The importance of momentum, unlike the importance of energy, was recognized early in the development of classical physics. Momentum was deemed so important that it was called the “quantity of motion.” Newton actually stated his second law of motion in terms of momentum: The net external force equals the change in momentum of a system divided by the time over which it changes.

Newton’s Second Law of Motion in Terms of Momentum

The net external force equals the change in momentum of a system divided by the time over which it changes.

\[F_{net} = \dfrac{\Delta p}{\Delta t}\]

where \(F_{net} \) is the net external force, \(\Delta p\) is the change in momentum, and \(\Delta t\) is the change in time.

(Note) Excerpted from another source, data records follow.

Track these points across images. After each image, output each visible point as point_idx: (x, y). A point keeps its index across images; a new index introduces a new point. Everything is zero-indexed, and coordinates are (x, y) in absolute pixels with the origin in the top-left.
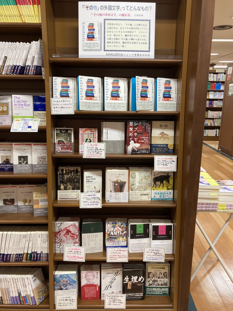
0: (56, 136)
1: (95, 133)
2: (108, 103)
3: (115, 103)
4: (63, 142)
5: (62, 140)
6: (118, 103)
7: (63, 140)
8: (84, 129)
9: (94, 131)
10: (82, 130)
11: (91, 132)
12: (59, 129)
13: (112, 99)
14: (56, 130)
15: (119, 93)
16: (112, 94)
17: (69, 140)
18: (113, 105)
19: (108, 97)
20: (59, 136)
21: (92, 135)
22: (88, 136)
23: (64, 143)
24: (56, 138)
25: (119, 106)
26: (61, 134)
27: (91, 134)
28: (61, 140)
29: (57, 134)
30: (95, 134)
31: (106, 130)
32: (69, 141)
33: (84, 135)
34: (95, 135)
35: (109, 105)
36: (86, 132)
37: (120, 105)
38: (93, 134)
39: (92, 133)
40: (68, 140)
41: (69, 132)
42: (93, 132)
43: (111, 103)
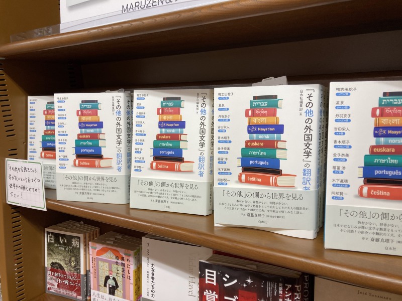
0: (47, 250)
1: (126, 263)
2: (142, 182)
3: (163, 184)
4: (61, 267)
5: (60, 262)
6: (177, 185)
7: (63, 264)
8: (99, 247)
9: (124, 256)
10: (95, 249)
11: (117, 257)
12: (53, 234)
13: (157, 169)
14: (48, 233)
15: (182, 145)
16: (156, 149)
17: (75, 267)
18: (156, 187)
19: (142, 161)
20: (52, 251)
21: (120, 268)
22: (110, 270)
23: (64, 273)
24: (48, 255)
25: (179, 195)
26: (58, 247)
27: (117, 263)
28: (57, 261)
29: (49, 244)
30: (126, 265)
31: (150, 266)
32: (75, 270)
33: (101, 264)
34: (126, 269)
35: (145, 188)
36: (103, 257)
37: (181, 189)
38: (123, 265)
39: (120, 261)
40: (73, 265)
41: (75, 243)
42: (123, 259)
43: (151, 183)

#### Making Connections: Force and Momentum

Force and momentum are intimately related. Force acting over time can change momentum, and Newton’s second law of motion, can be stated in its most broadly applicable form in terms of momentum. Momentum continues to be a key concept in the study of atomic and subatomic particles in quantum mechanics.

This statement of Newton’s second law of motion includes the more familiar \(F_{net} = ma\) as a special case. We can derive this form as follows. First, note that the change in momentum \(\Delta p\) is given by

\[\Delta p = \Delta (mv)\]

If the mass of the system is constant, then

\[\Delta (mv) = m\Delta v.\]

So that for constant mass, Newton’s second law of motion becomes

\[F_{net} = \dfrac{\Delta p}{\Delta t} = \dfrac{m \Delta v}{\Delta t}.\]

Because \(\frac{\Delta v}{\Delta t} = a, \) we get the familiar equation

\[F_{net} = ma\]

when the mass of the system is *constant*.

Newton’s second law of motion stated in terms of momentum is more generally applicable because it can be applied to systems where the mass is changing, such as rockets, as well as to systems of constant mass. We will consider systems with varying mass in some detail**;** however, the relationship between momentum and force remains useful when mass is constant, such as in the following example.

Example \(\PageIndex{2}\): Calculating Force: Venus Williams’ Racquet

During the 2007 French Open, Venus Williams hit the fastest recorded serve in a premier women’s match, reaching a speed of 58 m/s (209 km/h). What is the average force exerted on the 0.057-kg tennis ball by Venus Williams’ racquet, assuming that the ball’s speed just after impact is 58 m/s, that the initial horizontal component of the velocity before impact is negligible, and that the ball remained in contact with the racquet for 5.0 ms (milliseconds)?

**Strategy**

This problem involves only one dimension because the ball starts from having no horizontal velocity component before impact. Newton’s second law stated in terms of momentum is then written as

\[F_{net} = \dfrac{\Delta p}{\Delta t} \nonumber\]

As noted above, when mass is constant, the change in momentum is given by

\[\Delta p = m\Delta v = m(v_f - v_i). \nonumber\]

In this example, the velocity just after impact and the change in time are given; thus, once \(\Delta p\) s calculated, \(F_{net} = \frac{\Delta p}{\Delta t}\) can be used to find the force.

**Solution**

To determine the change in momentum, substitute the values for the initial and final velocities into the equation above.

\[\begin{align*} \Delta p &= m(v_f - v_i) \\[5pt] &= (0.057 \, kg)(58 \, m/s - 0 \, m/s)\\[5pt] &= 3.306 \, kg \cdot m/s = 3.3 \, kg \cdot m/s \end{align*} \]

Now the magnitude of the net external force can determined by using \(F_{net} = \frac{\Delta p}{\Delta t}\)

\[\begin{align*} F_{net} &= \dfrac{\Delta p}{\Delta t} = \dfrac{3.306 \, kg}{5.0 \times 10^{-3}}\\[5pt] &= 661 \, N,\end{align*} \]

where we have retained only two significant figures in the final step.

**Discussion**

This quantity was the average force exerted by Venus Williams’ racquet on the tennis ball during its brief impact (note that the ball also experienced the 0.56-N force of gravity, but that force was not due to the racquet). This problem could also be solved by first finding the acceleration and then using \(F = ma\) but one additional step would be required compared with the strategy used in this example.